**Supplied entries:**
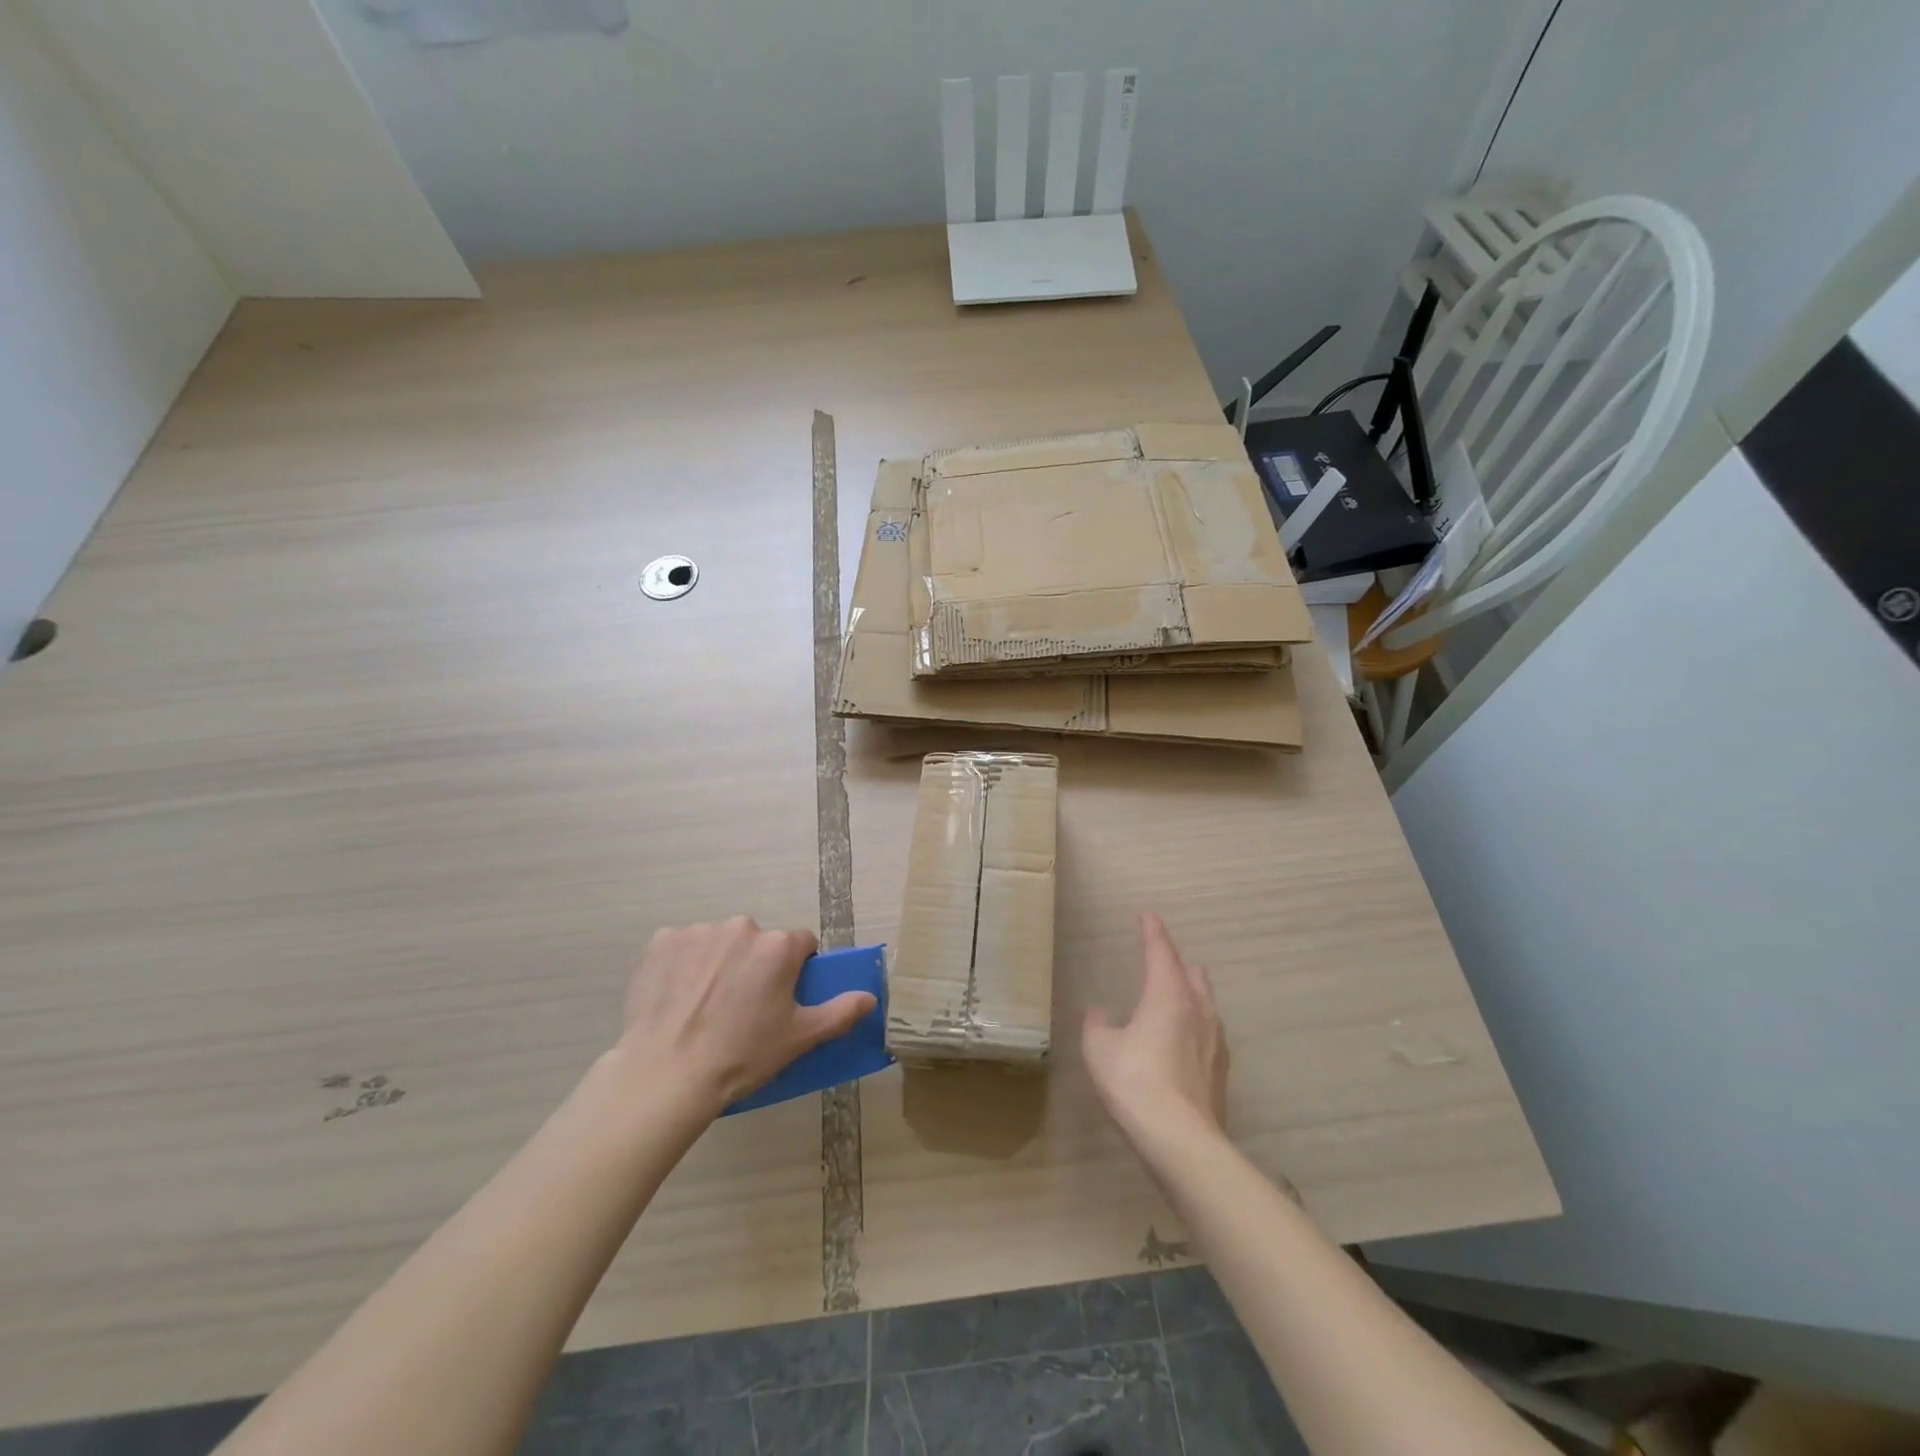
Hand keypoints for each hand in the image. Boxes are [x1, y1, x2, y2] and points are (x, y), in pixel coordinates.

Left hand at [618, 917, 875, 1109]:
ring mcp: (698, 931)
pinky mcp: (661, 942)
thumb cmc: (742, 1056)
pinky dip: (683, 965)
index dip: (796, 969)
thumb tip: (869, 997)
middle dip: (755, 964)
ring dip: (719, 962)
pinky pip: (682, 947)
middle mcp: (742, 927)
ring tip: (705, 1006)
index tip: (782, 997)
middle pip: (758, 941)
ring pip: (720, 942)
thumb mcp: (799, 1039)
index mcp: (779, 946)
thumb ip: (839, 1012)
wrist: (665, 1075)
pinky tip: (677, 998)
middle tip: (743, 1007)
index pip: (802, 944)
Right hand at [1083, 914, 1228, 1151]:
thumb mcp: (1100, 1049)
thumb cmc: (1135, 1082)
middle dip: (1176, 961)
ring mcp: (1215, 1041)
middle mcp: (1197, 1009)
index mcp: (1168, 995)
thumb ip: (1097, 1024)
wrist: (1182, 1141)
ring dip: (1189, 992)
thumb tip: (1099, 1012)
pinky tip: (1181, 1041)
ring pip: (1205, 1002)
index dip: (1152, 932)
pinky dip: (1194, 1024)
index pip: (1160, 952)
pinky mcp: (1220, 1070)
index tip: (1148, 916)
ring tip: (1171, 998)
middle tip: (1158, 959)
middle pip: (1192, 973)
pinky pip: (1208, 1032)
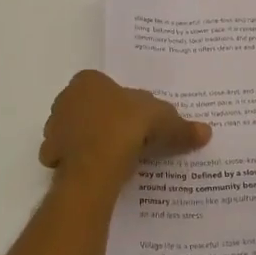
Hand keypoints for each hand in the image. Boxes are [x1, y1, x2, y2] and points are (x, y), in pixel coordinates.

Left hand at [39, 70, 210, 186]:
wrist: (96, 163)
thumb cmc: (127, 126)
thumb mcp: (164, 121)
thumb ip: (181, 126)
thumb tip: (205, 132)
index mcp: (88, 80)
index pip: (105, 87)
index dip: (121, 103)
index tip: (136, 120)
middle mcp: (66, 99)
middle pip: (88, 109)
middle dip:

**Assignment:**
Each line above is to be repeated exactly as written; no picture is carried over.

**Answer below:**
Hand keypoints for each hand in the image. Boxes are [x1, y1, x2, y2] and points are (x, y), in pixel coordinates.

Left hand at [618, 917, 875, 1109]:
ring mcp: (698, 931)
pinky mcp: (661, 942)
thumb cmc: (742, 1056)
pinky dip: (683, 965)
index dip: (796, 969)
thumb tip: (869, 997)
middle dip: (755, 964)
ring dip: (719, 962)
pinky pip: (682, 947)
middle mcp: (742, 927)
ring tip: (705, 1006)
index tip: (782, 997)
middle pip: (758, 941)
ring pip: (720, 942)
thumb mcp: (799, 1039)
index mcp: (779, 946)
thumb ip: (839, 1012)
wrist: (665, 1075)
pinky tip: (677, 998)
middle tip: (743, 1007)
index pip: (802, 944)
Right hand at [1083, 914, 1228, 1151]:
thumb mcp: (1100, 1049)
thumb cmc: (1135, 1082)
middle dip: (1176, 961)
ring mcp: (1215, 1041)
middle mcp: (1197, 1009)
index mcp: (1168, 995)
thumb ip: (1097, 1024)
wrist: (1182, 1141)
ring dip: (1189, 992)
thumb tip: (1099, 1012)
pinky tip: (1181, 1041)
ring pip: (1205, 1002)
index dip: (1152, 932)
pinky dip: (1194, 1024)
index pip: (1160, 952)
pinky mcp: (1220, 1070)
index tip: (1148, 916)
ring tip: (1171, 998)
middle tip: (1158, 959)
middle pip: (1192, 973)
pinky pip: (1208, 1032)
Hand keypoints for each hand in the image. Boxes are [x1, y1, x2, y2] and points are (x, y), in pixel coordinates.

Left hand at [39, 70, 210, 186]:
wrist: (96, 163)
thumb cmc: (127, 126)
thumb mcp: (164, 121)
thumb ip: (181, 126)
thumb tip: (205, 132)
index mcp: (88, 80)
index pip: (105, 87)
index dip: (121, 103)
index tip: (136, 120)
middle mcp: (66, 99)
middle pip: (88, 109)
middle dip:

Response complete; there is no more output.